The organizations involved also asked that the subcommittee consider additional recommendations to prevent conflicts, including creation of a publicly available database of encounters and mortalities, including at least the past five years, and a determination of what additional research is necessary to identify how to prevent conflicts.

“It’s crucial that we end the unnecessary deaths of these iconic bears,” said Taylor Jones, endangered species advocate for WildEarth Guardians. “Updating the science and establishing best practices for nonlethal coexistence is key to the survival of the Yellowstone population of grizzlies.”

“Grizzly bears cause nominal livestock losses, data from governmental entities show, amounting to a fraction of one percent of the sheep and cattle inventories in the Northern Rockies. Yet, the constant killings of these federally protected bears is outsized in comparison. It’s long past time for the federal government to act on behalf of the American people to protect grizzly bears,” said Wendy Keefover, native carnivore protection manager for the Humane Society of the United States.

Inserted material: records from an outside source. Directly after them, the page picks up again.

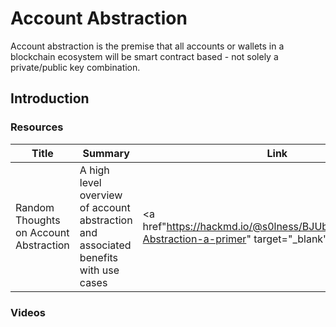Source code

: # Account Abstraction

Account abstraction is the premise that all accounts or wallets in a blockchain ecosystem will be smart contract based - not solely a private/public key combination. 

## Introduction 

### Resources
| Title | Summary | Link |
| ------- | ------- | ------ | 
Random Thoughts on Account Abstraction | A high level overview of account abstraction and associated benefits with use cases | <a href"https://hackmd.io/@s0lness/BJUb16Yo9#Account-Abstraction-a-primer" target="_blank">Link</a>

### Videos


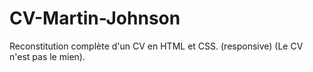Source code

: # CV-Martin-Johnson

Reconstitution complète d'un CV en HTML et CSS. (responsive)
(Le CV n'est pas le mien).
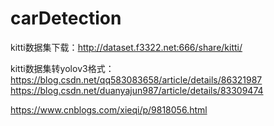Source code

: # carDetection

kitti数据集下载：http://dataset.f3322.net:666/share/kitti/

kitti数据集转yolov3格式：https://blog.csdn.net/qq583083658/article/details/86321987
https://blog.csdn.net/duanyajun987/article/details/83309474

https://www.cnblogs.com/xieqi/p/9818056.html

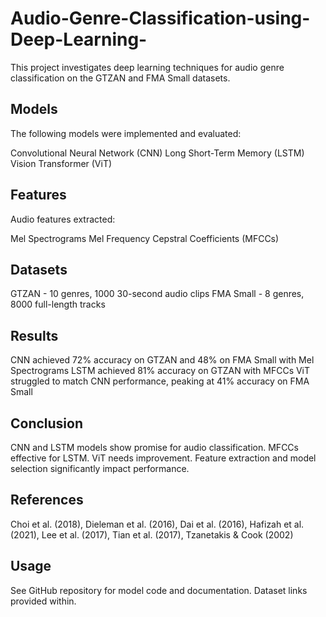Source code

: # Audio-Genre-Classification-using-Deep-Learning-
This project investigates deep learning techniques for audio genre classification on the GTZAN and FMA Small datasets.

## Models
The following models were implemented and evaluated:

Convolutional Neural Network (CNN)
Long Short-Term Memory (LSTM)
Vision Transformer (ViT)
## Features
Audio features extracted:

Mel Spectrograms
Mel Frequency Cepstral Coefficients (MFCCs)
## Datasets
GTZAN - 10 genres, 1000 30-second audio clips
FMA Small - 8 genres, 8000 full-length tracks
## Results
CNN achieved 72% accuracy on GTZAN and 48% on FMA Small with Mel Spectrograms
LSTM achieved 81% accuracy on GTZAN with MFCCs
ViT struggled to match CNN performance, peaking at 41% accuracy on FMA Small
## Conclusion
CNN and LSTM models show promise for audio classification. MFCCs effective for LSTM. ViT needs improvement. Feature extraction and model selection significantly impact performance.

## References
Choi et al. (2018), Dieleman et al. (2016), Dai et al. (2016), Hafizah et al. (2021), Lee et al. (2017), Tian et al. (2017), Tzanetakis & Cook (2002)

## Usage
See GitHub repository for model code and documentation. Dataset links provided within.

“The mortality rates of grizzlies over the past few years have revealed a deeply disturbing trend. Too many bears are dying, and it’s time for managers and communities alike to seriously commit to the most effective methods for conflict prevention,” said Kristin Combs of Wyoming Wildlife Advocates. “The first step on that path is for agencies to update this report. Conflict prevention is the path forward.”

“We’ve worked shoulder to shoulder with landowners and wildlife officials to install electric fencing and use other effective, nonlethal methods to reduce human-grizzly bear conflicts,” said Zack Strong, senior attorney and wildlife advocate with the Natural Resources Defense Council. “It’s past time to update the outdated conflicts report, work together to put the new recommendations into practice, and reduce losses for people and bears alike.”